One question would be: does this photo show the optimum position of the outlet relative to the rest of the regulator. In the photo the outlet points at the camera, but on mine, when tight, it tends to point downwards. I am a bit loathe to keep tightening it to bring it round again. Or shouldn't I be?





http://www.flickr.com/photos/nielsamd/2433993128/


----------



## daniel19831123 (22 Apr 2008)

There might be a leak when you are connecting the CO2 to your regulator.... did you do the bubble test? any leakage will soon show up there


----------



## Themuleous (22 Apr 2008)

I recognised that horrible carpet!!! 

I would suspect that there is a leak elsewhere.  Have you tried dunking the whole reg into a tub of water when its attached to the cylinder?  That would show up any leaks in the reg.

I don't think it matters which way the things point so long as they are tight.

Sam


----------



## nielsamd (23 Apr 2008)

Thanks. By the time I realized there was a leak.... the gas was all gone.    Unfort. that was in the supplied 500g of German CO2 in the Lunapet `refillable' container. I am not keen on DIYing a FE... looks a bit scary    but if I can figure on getting a reasonable replacement of some sort  I will def. do a water dunking next time.
So.... I can't put a disposable can of gas on this regulator?


----------



## Themuleous (23 Apr 2008)

Ive never seen a refillable to disposable adaptor for a reg, but thats not to say they dont exist perhaps.

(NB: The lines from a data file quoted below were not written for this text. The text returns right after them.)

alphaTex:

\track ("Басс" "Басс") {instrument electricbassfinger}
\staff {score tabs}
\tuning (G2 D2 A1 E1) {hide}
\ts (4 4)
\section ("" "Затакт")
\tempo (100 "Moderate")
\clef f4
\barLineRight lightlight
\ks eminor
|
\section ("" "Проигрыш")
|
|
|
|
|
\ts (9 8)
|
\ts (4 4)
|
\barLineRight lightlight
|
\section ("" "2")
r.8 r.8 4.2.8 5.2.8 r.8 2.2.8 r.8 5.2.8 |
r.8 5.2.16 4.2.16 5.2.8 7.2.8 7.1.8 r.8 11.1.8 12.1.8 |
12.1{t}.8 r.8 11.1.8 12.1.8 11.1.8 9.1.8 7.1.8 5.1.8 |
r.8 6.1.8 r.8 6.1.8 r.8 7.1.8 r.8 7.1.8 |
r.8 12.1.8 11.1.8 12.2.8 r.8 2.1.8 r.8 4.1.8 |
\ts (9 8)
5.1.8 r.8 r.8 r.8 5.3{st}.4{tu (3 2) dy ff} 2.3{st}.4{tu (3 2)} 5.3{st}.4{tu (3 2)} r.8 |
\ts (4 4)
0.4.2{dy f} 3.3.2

BTW whats scary about FE's?  They are just pressurized cylinders like the 500g one you have already.

Sam


----------



## nielsamd (23 Apr 2008)

Themuleous said:
			
		

> Ive never seen a refillable to disposable adaptor for a reg, but thats not to say they dont exist perhaps.



Hmmm I think I will try a search. There may be some Euro supplier out there......



			
				Themuleous said:
			
		

> BTW whats scary about FE's?  They are just pressurized cylinders like the 500g one you have already.
> 
> Sam



You are right of course. Upon reflection the squeezy trigger of the FE is more user friendly than the somewhat quirky dial on the Lunapet `refillable' which I found had a bit of a pop-up action on it as you loosened it.... took me a few goes to get it right (assuming I did get it right and that it wasn't the source of my leak)..

Cheers, Niels


----------



## daniel19831123 (23 Apr 2008)

Occasionally you can get a 2kg Co2 bottle on ebay for Â£30 delivered. It's one of the proper one with the body as FE but they have change the push lever handle on FE to a twist open knob.


----------



## LondonDragon (24 Apr 2008)

nielsamd said:
			
		

> Hmmm I think I will try a search. There may be some Euro supplier out there......


If you find one let us know, I would be interested in this also


----------



## Garuf (24 Apr 2008)

Aqua essentials carry a disposable adapter for regs (Y)


----------